PROBLEM REQUIREMENTS => The listing below must be returned in full and unchanged, without the images it carries.
INFORMATION PROVIDED Block Start
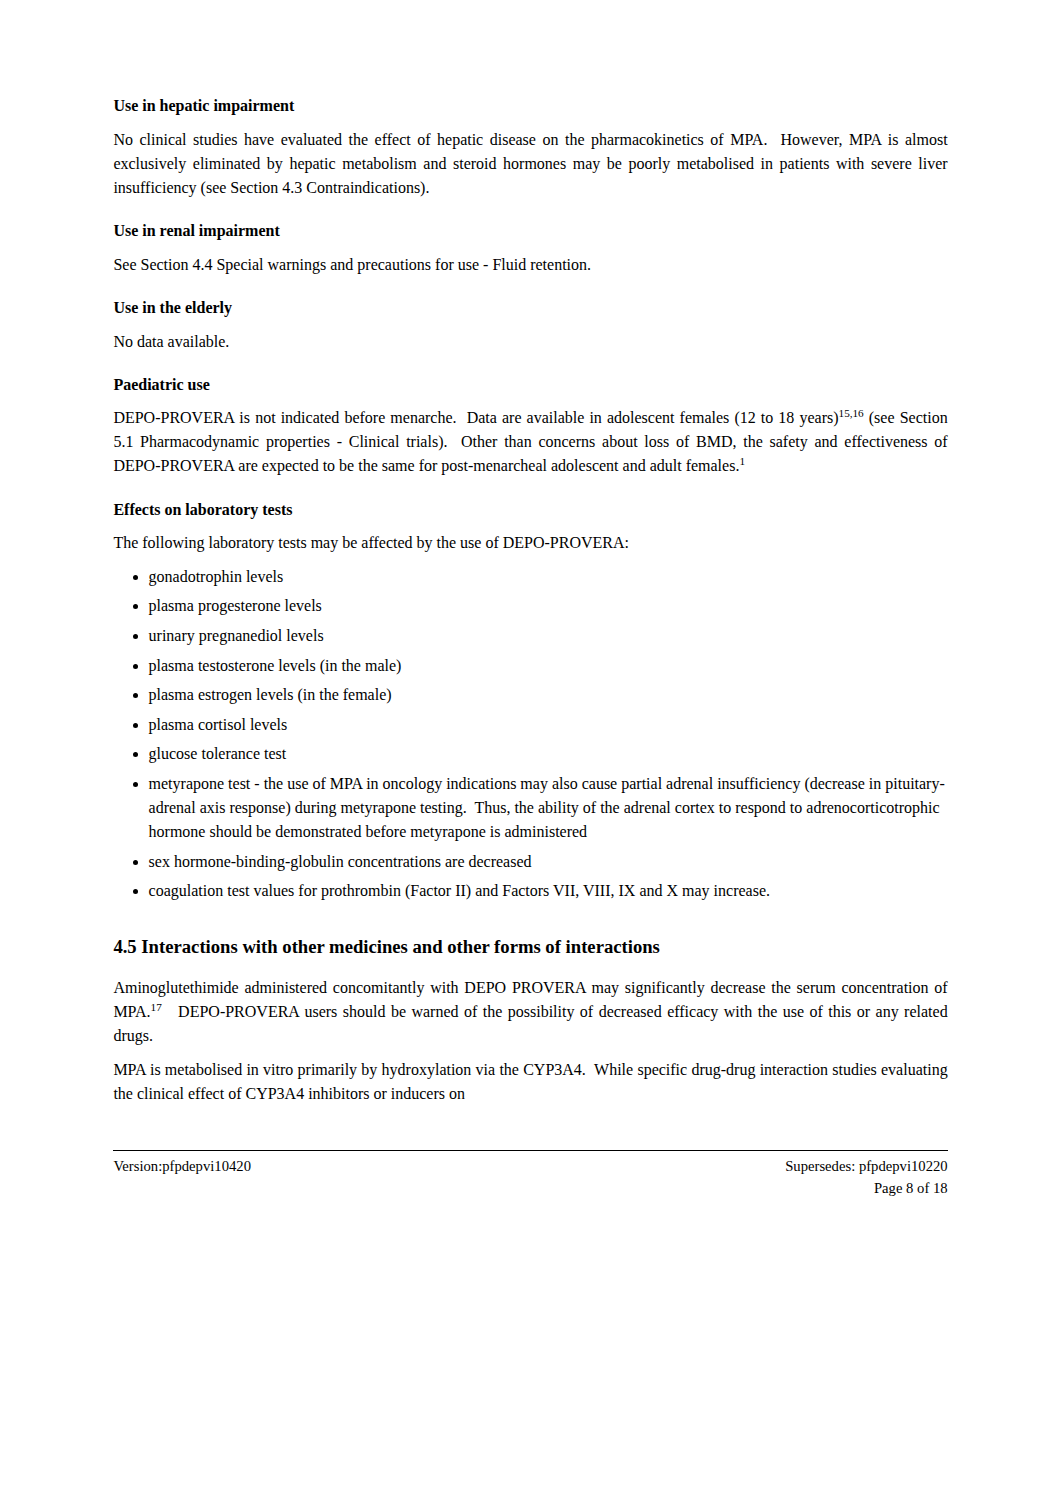Use in hepatic impairment
No clinical studies have evaluated the effect of hepatic disease on the pharmacokinetics of MPA. However, MPA is almost exclusively eliminated by hepatic metabolism and steroid hormones may be poorly metabolised in patients with severe liver insufficiency (see Section 4.3 Contraindications).
Use in renal impairment
See Section 4.4 Special warnings and precautions for use - Fluid retention.
Use in the elderly
No data available.
Paediatric use
DEPO-PROVERA is not indicated before menarche. Data are available in adolescent females (12 to 18 years)15,16 (see Section 5.1 Pharmacodynamic properties - Clinical trials). Other than concerns about loss of BMD, the safety and effectiveness of DEPO-PROVERA are expected to be the same for post-menarcheal adolescent and adult females.1
Effects on laboratory tests
The following laboratory tests may be affected by the use of DEPO-PROVERA:
gonadotrophin levels
plasma progesterone levels
urinary pregnanediol levels
plasma testosterone levels (in the male)
plasma estrogen levels (in the female)
plasma cortisol levels
glucose tolerance test
metyrapone test - the use of MPA in oncology indications may also cause partial adrenal insufficiency (decrease in pituitary-adrenal axis response) during metyrapone testing. Thus, the ability of the adrenal cortex to respond to adrenocorticotrophic hormone should be demonstrated before metyrapone is administered
sex hormone-binding-globulin concentrations are decreased
coagulation test values for prothrombin (Factor II) and Factors VII, VIII, IX and X may increase.
4.5 Interactions with other medicines and other forms of interactions
Aminoglutethimide administered concomitantly with DEPO PROVERA may significantly decrease the serum concentration of MPA.17 DEPO-PROVERA users should be warned of the possibility of decreased efficacy with the use of this or any related drugs.
MPA is metabolised in vitro primarily by hydroxylation via the CYP3A4. While specific drug-drug interaction studies evaluating the clinical effect of CYP3A4 inhibitors or inducers on
Version:pfpdepvi10420
Supersedes: pfpdepvi10220
Page 8 of 18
INFORMATION PROVIDED Block End
ANSWER SECTION =>
Use in hepatic impairment
No clinical studies have evaluated the effect of hepatic disease on the pharmacokinetics of MPA. However, MPA is almost exclusively eliminated by hepatic metabolism and steroid hormones may be poorly metabolised in patients with severe liver insufficiency (see Section 4.3 Contraindications).
Use in renal impairment
See Section 4.4 Special warnings and precautions for use - Fluid retention.
Use in the elderly
No data available.
Paediatric use
DEPO-PROVERA is not indicated before menarche. Data are available in adolescent females (12 to 18 years)15,16 (see Section 5.1 Pharmacodynamic properties - Clinical trials). Other than concerns about loss of BMD, the safety and effectiveness of DEPO-PROVERA are expected to be the same for post-menarcheal adolescent and adult females.1
Effects on laboratory tests
The following laboratory tests may be affected by the use of DEPO-PROVERA:
gonadotrophin levels
plasma progesterone levels
urinary pregnanediol levels
plasma testosterone levels (in the male)
plasma estrogen levels (in the female)
plasma cortisol levels
glucose tolerance test
metyrapone test - the use of MPA in oncology indications may also cause partial adrenal insufficiency (decrease in pituitary-adrenal axis response) during metyrapone testing. Thus, the ability of the adrenal cortex to respond to adrenocorticotrophic hormone should be demonstrated before metyrapone is administered
sex hormone-binding-globulin concentrations are decreased
coagulation test values for prothrombin (Factor II) and Factors VII, VIII, IX and X may increase.
4.5 Interactions with other medicines and other forms of interactions
Aminoglutethimide administered concomitantly with DEPO PROVERA may significantly decrease the serum concentration of MPA.17 DEPO-PROVERA users should be warned of the possibility of decreased efficacy with the use of this or any related drugs.
MPA is metabolised in vitro primarily by hydroxylation via the CYP3A4. While specific drug-drug interaction studies evaluating the clinical effect of CYP3A4 inhibitors or inducers on
Version:pfpdepvi10420
Supersedes: pfpdepvi10220
Page 8 of 18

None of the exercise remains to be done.